Fast forward to the past

Fast forward to the past

Music documentary

Fast forward to the past

A music afficionado who is the editor of a leading music magazine ‘Indiecision’, Arjun S Ravi is also the director of OML, co-founder of ‘NH7 Weekender’ and very recently, a documentary filmmaker. A music journalist, he initially set out to write a book on the inception and evolution of independent music in India. Twenty discarded chapters later, his plan took on a twist when he was approached by Red Bull Media House to make a video piece on the same thriving topic, which helped him unfold his creative talent for documentary filmmaking.

Two years of determined effort and the result is the unconventional six-part web documentary series — ‘Standing By’. This being his first real tryst with filmmaking, Arjun jovially says, “I can now write a book on why not to make a documentary!” An intriguing and extensively researched piece, ‘Standing By’ uncovers and documents the history of independent music in India and unearths some of the most interesting stories which were fundamental to the formation of independent music in the country. It amalgamates over 100 interviews including those of musical legends like Usha Uthup and Amyt Datta, and the best known names in the present music scene like Nikhil Chinapa, Monica Dogra and Vishal Dadlani.

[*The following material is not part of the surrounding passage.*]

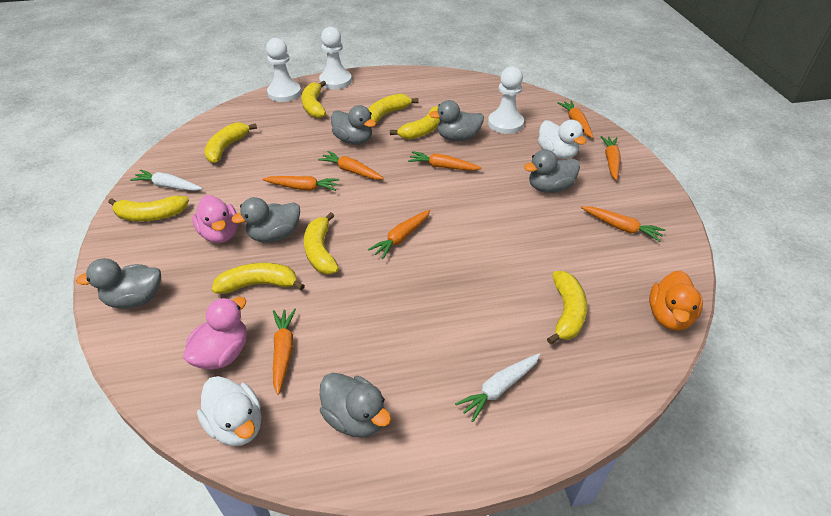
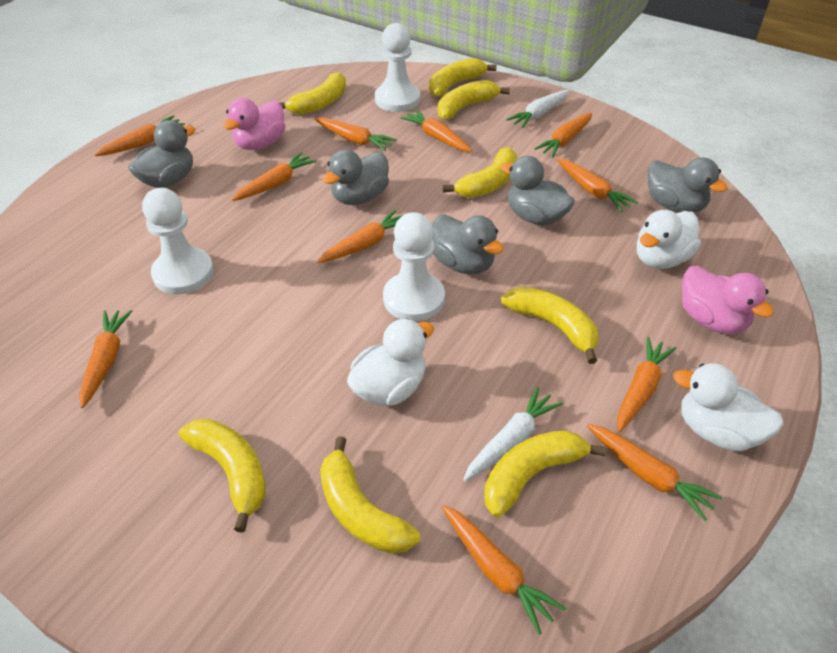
grey duck: 6 -> 5
orange carrot: 8 -> 11
orange duck: 1 -> 0
white duck: 2 -> 3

“It was quite a learning experience. We shortlisted many names, which became a long list of over 500 people. Even though we were able to cover just five cities, we were on roads for 40 days and conducted five to six interviews each day, which were about two to three hours long! We did a lot of secondary research that was available in the form of publications and archives. We then had to fill the blank and identify the best,” he explains. One and a half years of constant backbreaking work, the result was 400 hours of footage that needed crisp editing. “Hats off to the post-production team for their unmatched work,” he says.

The six-series documentary begins with the exploration of the jazz scene in the country in 1947 and proceeds to the 60s and 70s and the rise of beat groups, the mid 70s to late 80s with the nationwide spread rock and, later, metal, the 90s with MTV and the music video explosion and finally to the dance music boom of the present day. However, there were more interesting archives that he uncovered and he explains, “It is interesting how music in India has come from all around the world and how we made it our own. Our research revealed how pop music was there in India for more than a century, even before the inception of Bollywood music. Every bit of this is not included in the 30-minute long series, which is why we came up with the concept of a digital timeline to complement the documentary.” The timeline gives a detailed insight of the music scene from the 40s to present day and has 80 to 100 video clips that are not found in the original documentary.

He continues, “It was interesting to explore the rich music legacy in India. The documentary starts with the exploration of the 1990s, but even in 1800s, there were unconventional genres like opera that existed here.” With hard-hitting interviews that has each one’s version of history, he puts forth, “It is an honest effort to express everything that is relevant. Some of the bytes might be contradictory to each other, but all of them are honest in their presentation.”

Ask him about his personal experience as a filmmaker and he says, “I have unravelled many things that I did not know about myself. I was anxious and incredibly hesitant at first as I had to talk and record and not write, which I have been doing for the longest time. But it was an enjoyable process and is very rewarding.”